=== Task to complete ===
Your reply should hold the line containing "international experience as" and every later line of the records, reproduced exactly, and no other lines.

=== Exercise data ===
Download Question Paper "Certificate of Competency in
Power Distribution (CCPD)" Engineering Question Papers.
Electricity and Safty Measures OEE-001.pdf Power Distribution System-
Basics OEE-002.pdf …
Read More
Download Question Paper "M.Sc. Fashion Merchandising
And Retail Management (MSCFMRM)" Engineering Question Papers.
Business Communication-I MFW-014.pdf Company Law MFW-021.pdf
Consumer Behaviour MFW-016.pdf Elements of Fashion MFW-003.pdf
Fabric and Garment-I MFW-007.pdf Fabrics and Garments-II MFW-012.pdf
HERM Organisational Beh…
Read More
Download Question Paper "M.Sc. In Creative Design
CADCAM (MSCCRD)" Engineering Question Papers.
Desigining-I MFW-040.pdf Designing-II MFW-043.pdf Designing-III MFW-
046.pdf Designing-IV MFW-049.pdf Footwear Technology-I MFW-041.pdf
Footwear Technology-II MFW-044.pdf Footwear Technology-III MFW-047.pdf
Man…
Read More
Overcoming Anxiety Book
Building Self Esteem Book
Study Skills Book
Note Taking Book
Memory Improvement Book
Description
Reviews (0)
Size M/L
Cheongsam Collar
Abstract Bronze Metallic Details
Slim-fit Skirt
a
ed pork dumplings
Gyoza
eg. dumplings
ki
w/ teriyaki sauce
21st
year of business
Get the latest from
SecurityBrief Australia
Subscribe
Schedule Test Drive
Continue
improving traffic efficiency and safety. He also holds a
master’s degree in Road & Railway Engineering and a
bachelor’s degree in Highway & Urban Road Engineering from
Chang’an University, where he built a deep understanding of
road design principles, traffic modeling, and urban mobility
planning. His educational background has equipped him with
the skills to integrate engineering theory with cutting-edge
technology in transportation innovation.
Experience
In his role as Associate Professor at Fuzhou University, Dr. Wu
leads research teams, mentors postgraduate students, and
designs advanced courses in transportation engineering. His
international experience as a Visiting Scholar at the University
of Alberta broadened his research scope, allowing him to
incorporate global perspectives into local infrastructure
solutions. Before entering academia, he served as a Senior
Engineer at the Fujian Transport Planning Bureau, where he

=== Task result ===
international experience as a Visiting Scholar at the University
of Alberta broadened his research scope, allowing him to
incorporate global perspectives into local infrastructure
solutions. Before entering academia, he served as a Senior
Engineer at the Fujian Transport Planning Bureau, where he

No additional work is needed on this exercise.